Exercise data
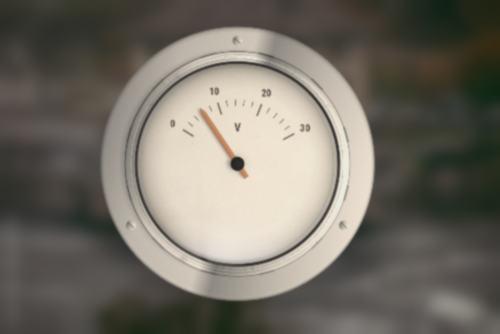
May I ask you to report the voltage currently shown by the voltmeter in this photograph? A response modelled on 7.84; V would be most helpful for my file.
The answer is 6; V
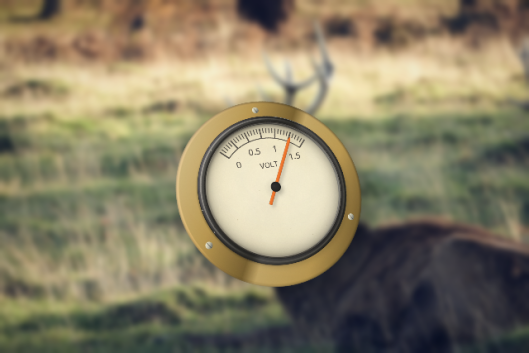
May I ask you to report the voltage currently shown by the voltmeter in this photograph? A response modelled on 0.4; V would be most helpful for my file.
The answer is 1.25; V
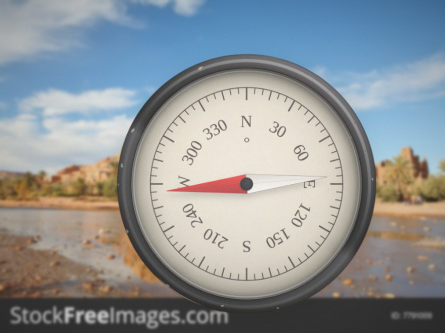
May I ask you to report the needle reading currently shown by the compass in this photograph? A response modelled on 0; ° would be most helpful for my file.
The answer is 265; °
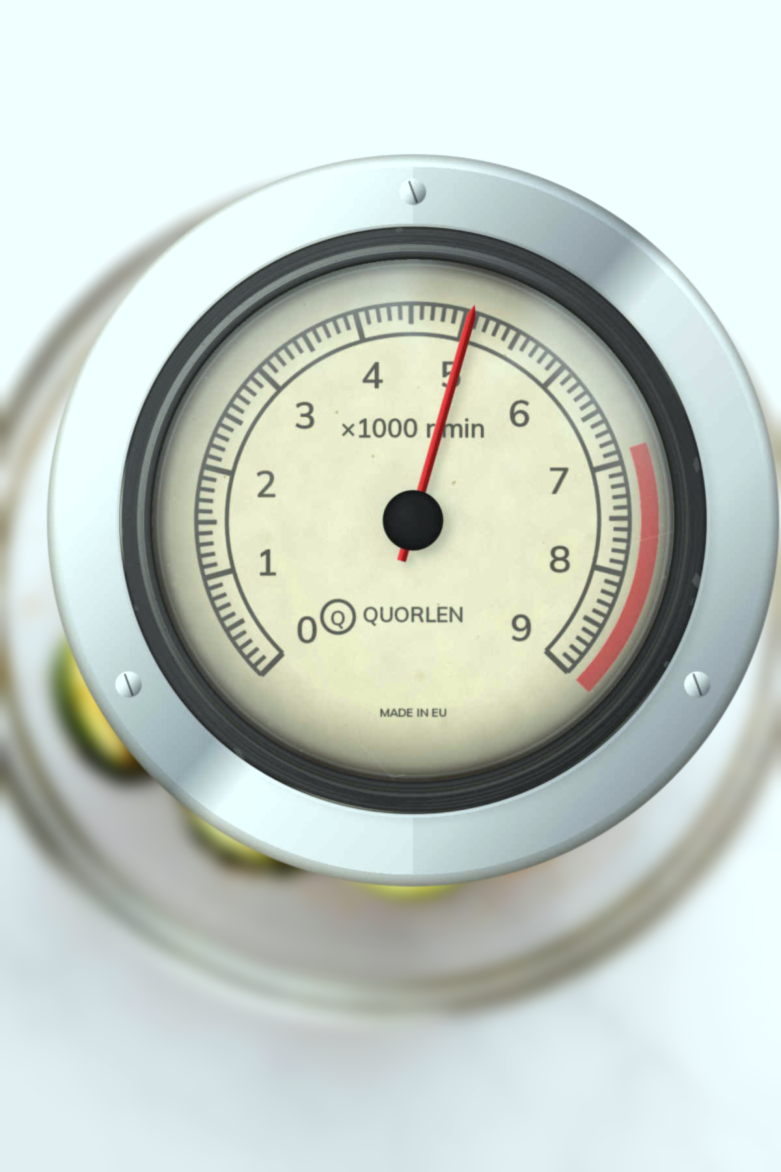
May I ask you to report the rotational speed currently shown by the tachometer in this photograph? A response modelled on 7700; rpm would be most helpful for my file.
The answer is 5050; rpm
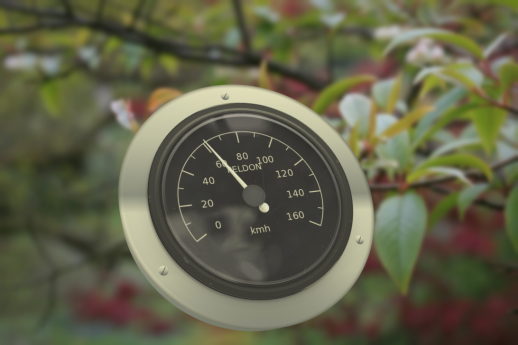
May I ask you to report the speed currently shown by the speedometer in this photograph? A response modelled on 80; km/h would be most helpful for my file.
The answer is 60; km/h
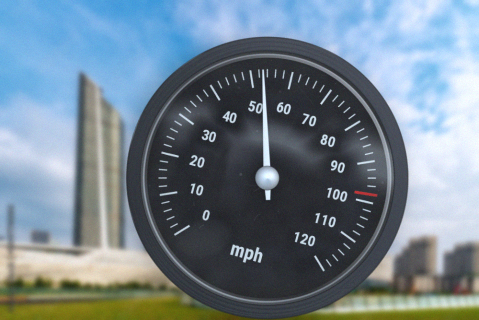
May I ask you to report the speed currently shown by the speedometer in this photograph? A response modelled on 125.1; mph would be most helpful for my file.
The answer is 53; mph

What you have to do
Reproduce each of the records above word for word, leaving out the pictures.

Result of the task
May I ask you to report the voltage currently shown by the voltmeter in this photograph? A response modelled on 7.84; V would be most helpful for my file.
The answer is 6; V
May I ask you to report the voltage currently shown by the voltmeter in this photograph? A response modelled on 0.4; V would be most helpful for my file.
The answer is 1.25; V
May I ask you to report the needle reading currently shown by the compass in this photograph? A response modelled on 0; ° would be most helpful for my file.
The answer is 265; °
May I ask you to report the rotational speed currently shown by the tachometer in this photograph? A response modelled on 7700; rpm would be most helpful for my file.
The answer is 5050; rpm
May I ask you to report the speed currently shown by the speedometer in this photograph? A response modelled on 80; km/h would be most helpful for my file.
The answer is 60; km/h
May I ask you to report the speed currently shown by the speedometer in this photograph? A response modelled on 125.1; mph would be most helpful for my file.
The answer is 53; mph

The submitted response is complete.